On Nov 4, 2004, at 10:30 PM, Brent 'Dax' Royal-Gordon wrote:
On Thu, 4 Nov 2004 21:46:19 -0800, Jeff Clites <[EMAIL PROTECTED]> wrote:On Nov 4, 2004, at 8:29 PM, Brent 'Dax' Royal-Gordon wrote:This is true. But how do you define a number? Do you include floating-point? Fixed-point? Bignum? Bigrat? Complex? Surreal? Matrix? N registers don't even begin to encompass all the "numbers" out there.
Floating point, and possibly integer. Those are the numeric primitives
of processors. Other aggregate mathematical types are always defined in
terms of those (in a computing context), one way or another.
Yes, but your decomposition (N2=P2; N3=P3; N1=N2+N3; P1=N1) doesn't take anything but the primitives into account.
Yes--see my subsequent message (just sent a moment ago), as that decomposition isn't what I meant. But you asked how I define a number--that's what I was answering above, from a computing perspective, not a more general question.

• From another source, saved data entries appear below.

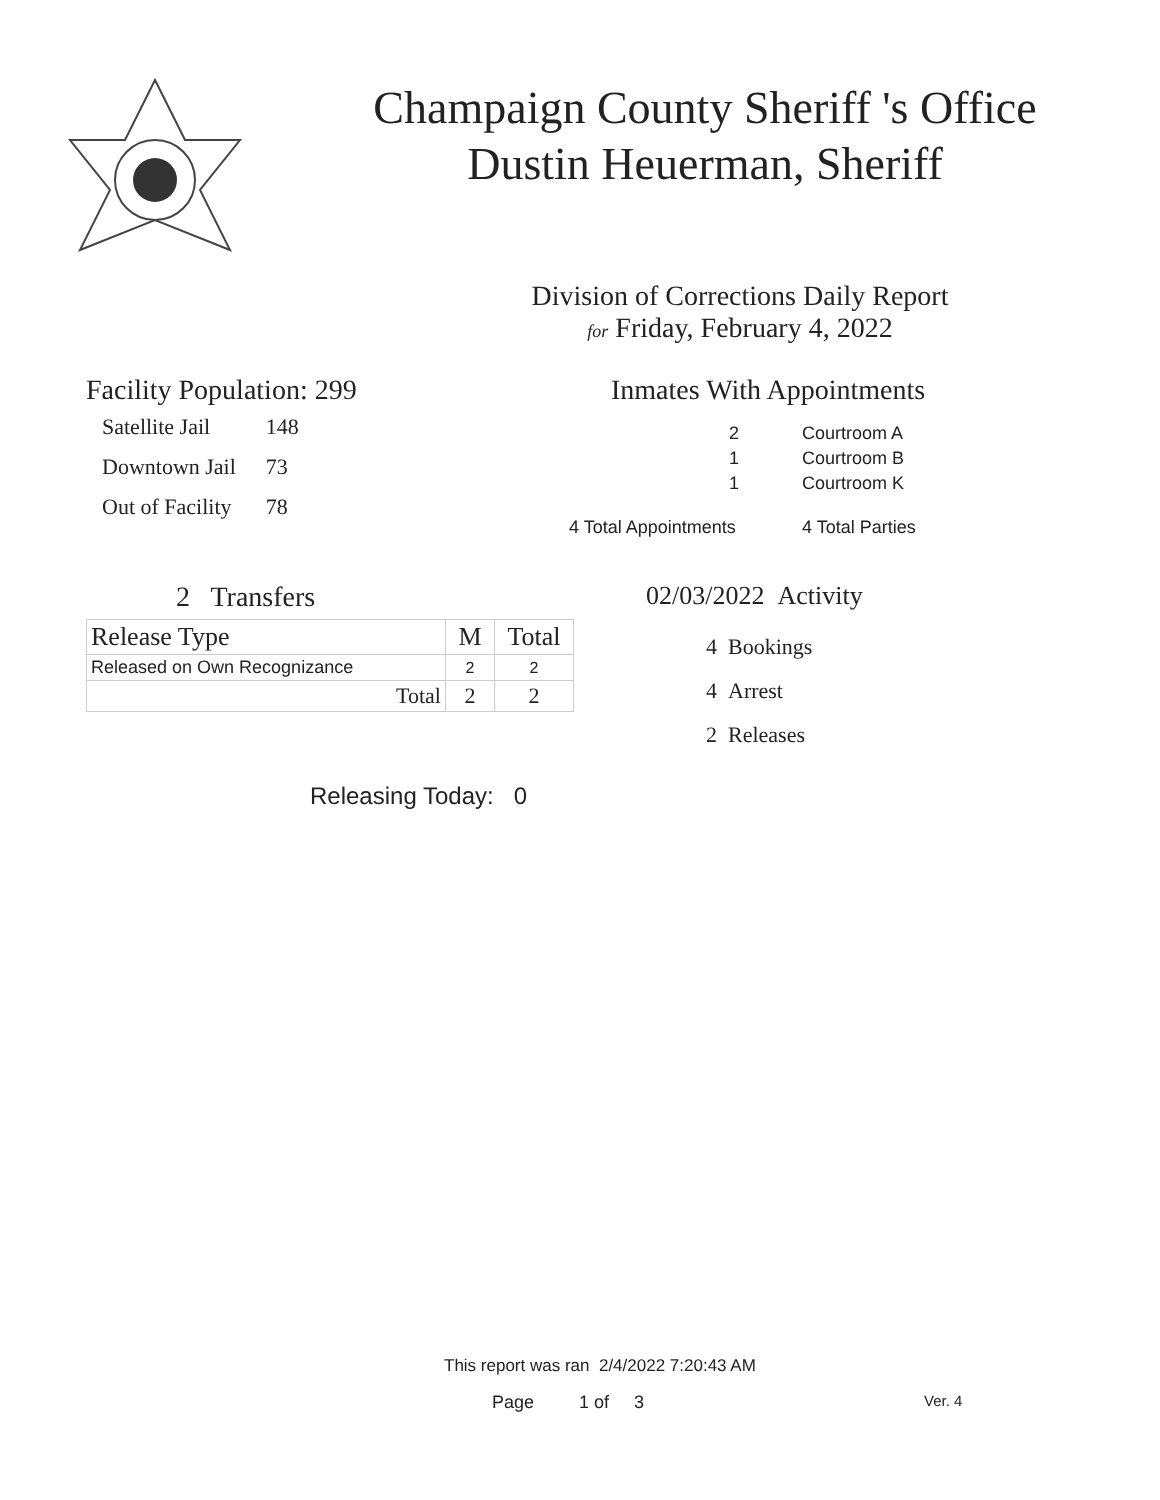Champaign County Sheriff 's Office
Dustin Heuerman, Sheriff
Division of Corrections Daily Report
for Friday, February 4, 2022
Facility Population: 299
| Satellite Jail | 148 |
| Downtown Jail | 73 |
| Out of Facility | 78 |
Inmates With Appointments
| 2 | Courtroom A |
| 1 | Courtroom B |
| 1 | Courtroom K |
| 4 Total Appointments | 4 Total Parties |
2 Transfers
| Release Type | M | Total |
| --- | --- | --- |
| Released on Own Recognizance | 2 | 2 |
| Total | 2 | 2 |
Releasing Today: 0
02/03/2022 Activity
4 Bookings
4 Arrest
2 Releases
This report was ran 2/4/2022 7:20:43 AM
Page 1 of 3 Ver. 4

My point there, when I said "one way or another", was that for example, even in mathematics, you define addition, multiplication, etc. on complex numbers in terms of such operations over the real numbers. (That is, you define them in terms of operations on a pair of real numbers.) Based on the design of processors, and of Parrot, there's a good performance reason to define basic ops on integers and floating point numbers--namely, they'll often JIT down to single instructions. Such ops on PMCs won't have that performance benefit--they'll still involve table lookups and multiple function calls to execute. So a mechanism other than an op may be more appropriate there. There are a myriad of interesting mathematical types and operations, but they don't need dedicated ops to support them. (And even the seemingly "obvious" cases aren't: There are at least three different operations on vectors which could be called "multiplication". I don't think the "mul" op should be used for any of them.)
JEff